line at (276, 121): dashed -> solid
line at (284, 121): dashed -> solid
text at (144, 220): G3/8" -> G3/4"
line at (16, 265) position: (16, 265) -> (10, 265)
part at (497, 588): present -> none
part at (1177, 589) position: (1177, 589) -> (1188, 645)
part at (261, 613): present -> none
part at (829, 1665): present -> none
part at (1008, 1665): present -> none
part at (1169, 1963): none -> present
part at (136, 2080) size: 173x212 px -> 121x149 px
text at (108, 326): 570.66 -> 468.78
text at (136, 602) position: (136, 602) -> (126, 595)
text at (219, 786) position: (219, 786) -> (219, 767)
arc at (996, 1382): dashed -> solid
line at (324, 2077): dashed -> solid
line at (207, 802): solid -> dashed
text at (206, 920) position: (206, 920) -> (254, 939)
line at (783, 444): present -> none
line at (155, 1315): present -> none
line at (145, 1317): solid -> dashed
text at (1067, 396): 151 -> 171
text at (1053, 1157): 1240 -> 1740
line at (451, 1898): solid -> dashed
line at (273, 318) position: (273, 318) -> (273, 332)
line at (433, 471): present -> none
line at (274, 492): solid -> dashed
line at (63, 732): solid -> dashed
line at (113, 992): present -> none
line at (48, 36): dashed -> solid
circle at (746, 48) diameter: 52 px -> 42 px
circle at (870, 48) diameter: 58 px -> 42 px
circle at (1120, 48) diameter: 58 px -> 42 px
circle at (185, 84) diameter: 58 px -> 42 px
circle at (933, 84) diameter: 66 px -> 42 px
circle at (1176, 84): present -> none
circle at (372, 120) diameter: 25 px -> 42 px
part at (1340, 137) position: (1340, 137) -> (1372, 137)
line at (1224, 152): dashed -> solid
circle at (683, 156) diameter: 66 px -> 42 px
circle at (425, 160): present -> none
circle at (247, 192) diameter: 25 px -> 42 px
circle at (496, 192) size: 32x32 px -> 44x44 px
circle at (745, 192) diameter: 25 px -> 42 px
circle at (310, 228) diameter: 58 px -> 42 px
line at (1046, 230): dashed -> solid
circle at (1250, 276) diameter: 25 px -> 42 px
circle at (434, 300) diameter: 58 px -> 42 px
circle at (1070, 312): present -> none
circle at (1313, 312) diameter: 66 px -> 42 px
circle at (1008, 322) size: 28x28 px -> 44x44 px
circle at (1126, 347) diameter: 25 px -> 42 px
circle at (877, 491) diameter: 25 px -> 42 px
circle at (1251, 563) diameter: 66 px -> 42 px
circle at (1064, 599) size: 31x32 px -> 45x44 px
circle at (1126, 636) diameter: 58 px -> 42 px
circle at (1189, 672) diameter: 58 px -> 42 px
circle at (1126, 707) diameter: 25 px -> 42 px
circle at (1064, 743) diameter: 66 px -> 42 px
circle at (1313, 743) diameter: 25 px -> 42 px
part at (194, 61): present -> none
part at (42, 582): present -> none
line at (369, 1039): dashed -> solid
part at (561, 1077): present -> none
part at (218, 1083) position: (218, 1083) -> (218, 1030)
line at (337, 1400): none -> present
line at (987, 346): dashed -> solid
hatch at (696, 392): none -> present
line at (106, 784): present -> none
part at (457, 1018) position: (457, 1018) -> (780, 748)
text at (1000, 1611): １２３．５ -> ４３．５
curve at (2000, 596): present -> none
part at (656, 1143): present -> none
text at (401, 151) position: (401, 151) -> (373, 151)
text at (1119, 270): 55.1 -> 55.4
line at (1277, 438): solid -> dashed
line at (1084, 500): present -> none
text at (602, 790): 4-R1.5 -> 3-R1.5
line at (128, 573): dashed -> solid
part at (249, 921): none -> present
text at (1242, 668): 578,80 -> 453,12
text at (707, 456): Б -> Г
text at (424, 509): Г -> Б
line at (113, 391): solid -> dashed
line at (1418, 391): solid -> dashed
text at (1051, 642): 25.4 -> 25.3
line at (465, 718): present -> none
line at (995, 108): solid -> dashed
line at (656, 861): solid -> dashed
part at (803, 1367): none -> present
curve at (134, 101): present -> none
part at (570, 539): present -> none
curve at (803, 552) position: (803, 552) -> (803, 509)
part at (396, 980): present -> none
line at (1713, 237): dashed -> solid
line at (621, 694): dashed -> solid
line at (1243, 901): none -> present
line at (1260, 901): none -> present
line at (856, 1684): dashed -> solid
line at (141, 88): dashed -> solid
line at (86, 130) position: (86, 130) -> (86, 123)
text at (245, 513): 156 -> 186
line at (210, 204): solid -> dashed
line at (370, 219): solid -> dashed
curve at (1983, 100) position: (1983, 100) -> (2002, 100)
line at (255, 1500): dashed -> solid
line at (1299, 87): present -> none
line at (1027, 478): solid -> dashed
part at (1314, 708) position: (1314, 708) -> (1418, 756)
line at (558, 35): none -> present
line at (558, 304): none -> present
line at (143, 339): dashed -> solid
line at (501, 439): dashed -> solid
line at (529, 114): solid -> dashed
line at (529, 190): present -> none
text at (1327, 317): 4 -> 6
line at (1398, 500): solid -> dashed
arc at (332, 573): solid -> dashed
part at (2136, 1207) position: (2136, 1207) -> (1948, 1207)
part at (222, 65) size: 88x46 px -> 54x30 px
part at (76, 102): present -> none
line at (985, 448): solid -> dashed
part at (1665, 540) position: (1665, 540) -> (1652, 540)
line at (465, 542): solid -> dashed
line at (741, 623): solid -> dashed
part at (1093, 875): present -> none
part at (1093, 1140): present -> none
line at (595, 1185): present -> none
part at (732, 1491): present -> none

○ ○ ○ ○

Zadanie:
Ułóż wszystkie powyższe dane w listę numerowaną i pomiń puste wiersze.

Rozwiązanie pisemne:
1. line at (276, 121): dashed -> solid
2. line at (284, 121): dashed -> solid
3. text at (144, 220): G3/8" -> G3/4"
4. line at (16, 265) position: (16, 265) -> (10, 265)
5. part at (497, 588): present -> none
6. part at (1177, 589) position: (1177, 589) -> (1188, 645)
7. part at (261, 613): present -> none
8. part at (829, 1665): present -> none
9. part at (1008, 1665): present -> none
10. part at (1169, 1963): none -> present
11. part at (136, 2080) size: 173x212 px -> 121x149 px
12. text at (108, 326): 570.66 -> 468.78
13. text at (136, 602) position: (136, 602) -> (126, 595)
14. text at (219, 786) position: (219, 786) -> (219, 767)
15. arc at (996, 1382): dashed -> solid
16. line at (324, 2077): dashed -> solid
17. line at (207, 802): solid -> dashed
18. text at (206, 920) position: (206, 920) -> (254, 939)
19. line at (783, 444): present -> none
20. line at (155, 1315): present -> none
21. line at (145, 1317): solid -> dashed
22. text at (1067, 396): 151 -> 171
23. text at (1053, 1157): 1240 -> 1740
24. line at (451, 1898): solid -> dashed
25. line at (273, 318) position: (273, 318) -> (273, 332)
26. line at (433, 471): present -> none
27. line at (274, 492): solid -> dashed
28. line at (63, 732): solid -> dashed
29. line at (113, 992): present -> none
30. line at (48, 36): dashed -> solid
31. circle at (746, 48) diameter: 52 px -> 42 px
32. circle at (870, 48) diameter: 58 px -> 42 px
33. circle at (1120, 48) diameter: 58 px -> 42 px
34. circle at (185, 84) diameter: 58 px -> 42 px
35. circle at (933, 84) diameter: 66 px -> 42 px
36. circle at (1176, 84): present -> none
37. circle at (372, 120) diameter: 25 px -> 42 px
38. part at (1340, 137) position: (1340, 137) -> (1372, 137)
39. line at (1224, 152): dashed -> solid
40. circle at (683, 156) diameter: 66 px -> 42 px
41. circle at (425, 160): present -> none
42. circle at (247, 192) diameter: 25 px -> 42 px
43. circle at (496, 192) size: 32x32 px -> 44x44 px
44. circle at (745, 192) diameter: 25 px -> 42 px
45. circle at (310, 228) diameter: 58 px -> 42 px
46. line at (1046, 230): dashed -> solid
47. circle at (1250, 276) diameter: 25 px -> 42 px
48. circle at (434, 300) diameter: 58 px -> 42 px
49. circle at (1070, 312): present -> none
50. circle at (1313, 312) diameter: 66 px -> 42 px
51. circle at (1008, 322) size: 28x28 px -> 44x44 px
52. circle at (1126, 347) diameter: 25 px -> 42 px
53. circle at (877, 491) diameter: 25 px -> 42 px
54. circle at (1251, 563) diameter: 66 px -> 42 px
55. circle at (1064, 599) size: 31x32 px -> 45x44 px
56. circle at (1126, 636) diameter: 58 px -> 42 px
57. circle at (1189, 672) diameter: 58 px -> 42 px
58. circle at (1126, 707) diameter: 25 px -> 42 px
59. circle at (1064, 743) diameter: 66 px -> 42 px
60. circle at (1313, 743) diameter: 25 px -> 42 px
61. part at (194, 61): present -> none
62. part at (42, 582): present -> none
63. line at (369, 1039): dashed -> solid
64. part at (561, 1077): present -> none
65. part at (218, 1083) position: (218, 1083) -> (218, 1030)
66. line at (337, 1400): none -> present
67. line at (987, 346): dashed -> solid
68. hatch at (696, 392): none -> present
69. line at (106, 784): present -> none
70. part at (457, 1018) position: (457, 1018) -> (780, 748)
71. text at (1000, 1611): １２３．５ -> ４３．５
72. curve at (2000, 596): present -> none
73. part at (656, 1143): present -> none
74. text at (401, 151) position: (401, 151) -> (373, 151)
75. text at (1119, 270): 55.1 -> 55.4
76. line at (1277, 438): solid -> dashed
77. line at (1084, 500): present -> none
78. text at (602, 790): 4-R1.5 -> 3-R1.5
79. line at (128, 573): dashed -> solid
80. part at (249, 921): none -> present
81. text at (1242, 668): 578,80 -> 453,12
82. text at (707, 456): Б -> Г
83. text at (424, 509): Г -> Б
84. line at (113, 391): solid -> dashed
85. line at (1418, 391): solid -> dashed
86. text at (1051, 642): 25.4 -> 25.3
87. line at (465, 718): present -> none
88. line at (995, 108): solid -> dashed
89. line at (656, 861): solid -> dashed
90. part at (803, 1367): none -> present
91. curve at (134, 101): present -> none
92. part at (570, 539): present -> none
93. curve at (803, 552) position: (803, 552) -> (803, 509)
94. part at (396, 980): present -> none
95. line at (1713, 237): dashed -> solid
96. line at (621, 694): dashed -> solid
97. line at (1243, 901): none -> present
98. line at (1260, 901): none -> present
99. line at (856, 1684): dashed -> solid
100. line at (141, 88): dashed -> solid
101. line at (86, 130) position: (86, 130) -> (86, 123)
102. text at (245, 513): 156 -> 186
103. line at (210, 204): solid -> dashed
104. line at (370, 219): solid -> dashed
105. curve at (1983, 100) position: (1983, 100) -> (2002, 100)
106. line at (255, 1500): dashed -> solid
107. line at (1299, 87): present -> none
108. line at (1027, 478): solid -> dashed
109. part at (1314, 708) position: (1314, 708) -> (1418, 756)
110. line at (558, 35): none -> present
111. line at (558, 304): none -> present
112. line at (143, 339): dashed -> solid
113. line at (501, 439): dashed -> solid
114. line at (529, 114): solid -> dashed
115. line at (529, 190): present -> none
116. text at (1327, 317): 4 -> 6
117. line at (1398, 500): solid -> dashed
118. arc at (332, 573): solid -> dashed
119. part at (2136, 1207) position: (2136, 1207) -> (1948, 1207)
120. part at (222, 65) size: 88x46 px -> 54x30 px
121. part at (76, 102): present -> none
122. line at (985, 448): solid -> dashed
123. part at (1665, 540) position: (1665, 540) -> (1652, 540)
124. line at (465, 542): solid -> dashed
125. line at (741, 623): solid -> dashed
126. part at (1093, 875): present -> none
127. part at (1093, 1140): present -> none
128. line at (595, 1185): present -> none
129. part at (732, 1491): present -> none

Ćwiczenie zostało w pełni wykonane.